2-É ainda revogado o n.º 2 do artigo 15.º do Decreto Legislativo Regional 5/2010/A, de 23 de fevereiro, na sua redação atual, que estabelece o sistema de incentivos à produção de energia a partir de fontes renováveis da Região Autónoma dos Açores.
Artigo 120.º
Norma transitória 1-O regime previsto no presente diploma não prejudica o contrato de concessão do transporte e distribuição de energia elétrica, nem os direitos da concessionária, assim como quaisquer licenças, contratos ou autorizações de condições tarifárias relativas à produção e injeção de energia elétrica na RESPA, que se mantêm válidos nos termos da legislação aplicável.
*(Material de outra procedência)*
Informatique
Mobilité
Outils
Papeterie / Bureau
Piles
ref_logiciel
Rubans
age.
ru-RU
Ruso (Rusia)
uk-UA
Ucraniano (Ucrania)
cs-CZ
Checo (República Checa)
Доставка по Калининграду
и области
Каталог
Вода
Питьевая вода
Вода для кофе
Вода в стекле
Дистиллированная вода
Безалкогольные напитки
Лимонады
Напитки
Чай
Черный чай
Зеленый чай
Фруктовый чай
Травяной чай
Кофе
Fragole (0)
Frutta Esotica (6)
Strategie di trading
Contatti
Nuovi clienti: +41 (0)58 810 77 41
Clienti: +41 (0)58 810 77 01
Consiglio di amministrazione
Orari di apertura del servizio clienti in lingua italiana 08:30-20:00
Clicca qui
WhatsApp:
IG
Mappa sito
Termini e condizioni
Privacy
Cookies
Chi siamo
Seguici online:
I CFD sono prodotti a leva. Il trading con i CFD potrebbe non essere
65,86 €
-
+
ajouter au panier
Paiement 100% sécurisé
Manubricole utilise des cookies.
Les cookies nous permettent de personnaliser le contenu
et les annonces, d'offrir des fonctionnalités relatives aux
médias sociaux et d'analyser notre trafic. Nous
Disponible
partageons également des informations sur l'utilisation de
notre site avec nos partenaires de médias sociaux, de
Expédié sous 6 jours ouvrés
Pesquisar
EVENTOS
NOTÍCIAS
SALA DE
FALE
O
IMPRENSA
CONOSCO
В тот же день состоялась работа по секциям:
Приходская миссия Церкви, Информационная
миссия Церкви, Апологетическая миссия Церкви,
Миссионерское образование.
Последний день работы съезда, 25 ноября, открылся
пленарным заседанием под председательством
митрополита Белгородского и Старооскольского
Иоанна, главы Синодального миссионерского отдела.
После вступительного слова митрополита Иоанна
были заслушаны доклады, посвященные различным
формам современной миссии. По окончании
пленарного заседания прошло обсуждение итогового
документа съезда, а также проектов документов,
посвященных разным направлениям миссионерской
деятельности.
2-As referências normativas no contrato de concessão do transporte e distribuição de energia elétrica aos diplomas revogados no artigo anterior ter-se-ão por feitas ao presente diploma.
3-Até à promoção da atribuição de licença de Entidade Emissora de Garantias de Origem mediante procedimento concorrencial, esta atividade mantém-se cometida, provisoriamente, ao gestor do SEPA, nos termos do n.º 2 do artigo 294.º do Decreto Lei 15/2022, de 14 de janeiro, na sua redação atual, podendo este recorrer a subcontratação, após parecer favorável da ERSE.
4-Os processos de licenciamento em curso à data de entrada em vigor do presente diploma continuam a reger-se pelo regime legal e regulamentar aplicável à data do respetivo pedido.
Artigo 121.º
Entrada em vigor O presente diploma entra em vigor no prazo de 180 dias após a sua publicação.
Aprovado pela Assembleia Legislativa da Região Autónoma dos Açores, na Horta, em 9 de dezembro de 2025.
O Presidente da Assembleia Legislativa, Luís Carlos Correia Garcia.
Assinado em Angra do Heroísmo em 19 de janeiro de 2026.
Publique-se.
O Representante da República para a Região Autónoma dos Açores, Pedro Manuel dos Reis Alves Catarino.